La séance reprit, et l’on assista davantage à une négociation qu’à un débat. Antoine commença par prévenir que lorsque la nouvelle de l’assassinat parviendrait aux provinces, et particulièrement en Gaule, cela pourrait déclencher une vaste rébellion contre l’autorité de Rome :
— Afin de pouvoir maintenir un gouvernement fort dans cet état d’urgence, je propose que toutes les lois promulguées par César, et toutes les nominations de consuls, préteurs et gouverneurs décidées avant les Ides de mars soient entérinées par le Sénat.
Cicéron se leva :
— Y compris ta propre nomination, je suppose ?

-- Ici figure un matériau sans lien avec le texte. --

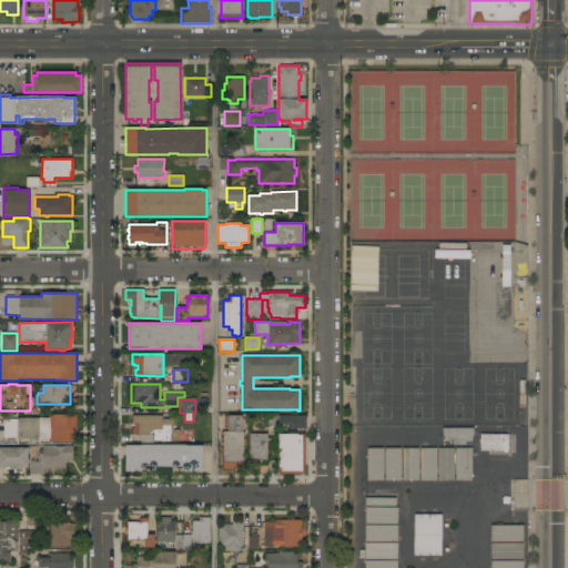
[(17,438),(17,437),(3,437),(3,419),(17,419),(17,418),(24,418),(24,416),(31,416),(31,418),(47,418),(47,414),(77,415),(77,435),(72,435),(72,442),(49,442),(49,438),(17,438)]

— Oui, y compris la mienne, bien entendu, répondit Antoine avec un premier accent menaçant. À moins que tu n’aies une objection ?
— Et y compris celle de Dolabella comme étant ton collègue au consulat ? C’était également le désir de César, si je ne m’abuse, avant que tu n’y fasses opposition avec tes augures.
Je cherchai Dolabella du regard, à l’autre bout du temple. Il se penchait soudain en avant.
C’était de toute évidence un rude coup pour Antoine, mais il l’accusa tout de même.
— Oui, dans l’intérêt de l’unité, et si telle est la volonté du Sénat : y compris celle de Dolabella.
Cicéron insista :
— Et tu confirmes donc que Brutus et Cassius pourront assurer leur préture et devenir ensuite respectivement gouverneurs de Gaule cisalpine et de Syrie, et qu’en attendant, c’est Decimus qui prendra le contrôle de la Gaule cisalpine avec les deux légions qui lui ont déjà été allouées ?
— Oui, oui et oui.
Il y eut des sifflets de surprise, quelques grognements et des applaudissements.
— Et maintenant, reprit Antoine, tes amis seront-ils d’accord pour que tous les actes et nominations décidés avant la mort de César soient bien confirmés par le Sénat ?
Cicéron me confia par la suite que, avant de se lever pour donner sa réponse, il avait essayé de s’imaginer ce qu’aurait fait Caton.